Page text:
################

    I hope you find a good curriculum fit for your family.

  4. Perla Sarmiento de Adams Says:

    One of the advantages of Homeschooling in a Classical Style is the train the parents in the skills that we want to teach to our children. If we buy the curriculum readymade, how we will train our brain to extract information, organize it and produce something new?

    The biggest advantage I saw in Teaching The Trivium is that it give me the principles, then, I must work and think how to apply them, this process is very important, I wish nobody skip it.

  5. Megan Volmer Says:

    I am on my fifth year with My Father’s World and love it. I chose for K what I would use and my husband wisely told me to get something with the planning done as I had three with one on the way. I am now homeschooling one in 5th, 2nd, 1st, K-4 and K-1 as my kids always count the littles as part of our school. I do NOT do formal Math before 10 and it has been a huge help in saving my sanity. My ten year old grasped addition, subtraction, multiplication and division with relative ease. She does not know all her facts yet, but does pretty well overall. My Father’s World incorporates the Bible very well and we have loved the recommended read alouds – about five a year. They have a very extensive bibliography divided up by weeks for books to use on your own. Extras that are nice, but not mandatory. In the first two or three years we used that alot – of course our library system could get 95 % of the books and now ours has very few.

    With My Father’s World I feel that godly mentors have chosen a curriculum much better than anything I would have time to develop on my own while feeding, clothing and just rearing five children, taking care of my husband and moving all over as a military wife.

  6. Elisabeth Says:

    Hello!

    I am the “Elisabeth” who asked this question. Thank you all so very much for your kind and thoughtful responses! I am taking the time to ponder and investigate each one.
################
Information shown:
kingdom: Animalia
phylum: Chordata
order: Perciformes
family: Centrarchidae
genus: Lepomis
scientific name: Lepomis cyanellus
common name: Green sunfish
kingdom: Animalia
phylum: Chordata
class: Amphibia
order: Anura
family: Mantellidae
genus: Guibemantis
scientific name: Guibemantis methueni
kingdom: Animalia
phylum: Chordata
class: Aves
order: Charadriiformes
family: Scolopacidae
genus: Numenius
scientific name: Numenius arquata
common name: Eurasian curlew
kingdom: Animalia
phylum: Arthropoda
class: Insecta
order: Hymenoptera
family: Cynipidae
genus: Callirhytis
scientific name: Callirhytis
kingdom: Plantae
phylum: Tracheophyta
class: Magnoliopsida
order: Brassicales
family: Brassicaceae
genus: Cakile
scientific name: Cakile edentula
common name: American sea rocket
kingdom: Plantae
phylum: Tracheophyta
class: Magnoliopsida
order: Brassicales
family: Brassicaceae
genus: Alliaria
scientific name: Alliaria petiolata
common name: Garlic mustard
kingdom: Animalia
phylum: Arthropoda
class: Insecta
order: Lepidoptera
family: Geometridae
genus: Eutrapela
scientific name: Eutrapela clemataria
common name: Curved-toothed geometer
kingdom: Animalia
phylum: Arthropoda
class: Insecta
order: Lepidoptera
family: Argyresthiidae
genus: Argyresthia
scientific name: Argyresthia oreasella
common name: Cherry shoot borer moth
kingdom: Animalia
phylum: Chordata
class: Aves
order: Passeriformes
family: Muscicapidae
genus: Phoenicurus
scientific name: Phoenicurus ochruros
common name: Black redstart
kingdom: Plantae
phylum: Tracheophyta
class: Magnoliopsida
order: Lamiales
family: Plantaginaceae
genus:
################
Exercise instructions:
1. Answer these from the homeschooling comments:
(a) Which year of using My Father's World is Megan Volmer on?
(b) About how many recommended read-alouds a year does Megan Volmer mention?
(c) What does Perla Sarmiento de Adams say Teaching The Trivium gave her?
2. Print the part of the homeschooling comments between "4. Perla Sarmiento" and "produce something new?", inclusive.

Answers by item number:
1.
(a) Her fifth year.
(b) About five a year.
(c) The principles.

2.
4. Perla Sarmiento de Adams Says:

    One of the advantages of Homeschooling in a Classical Style is the train the parents in the skills that we want to teach to our children. If we buy the curriculum readymade, how we will train our brain to extract information, organize it and produce something new?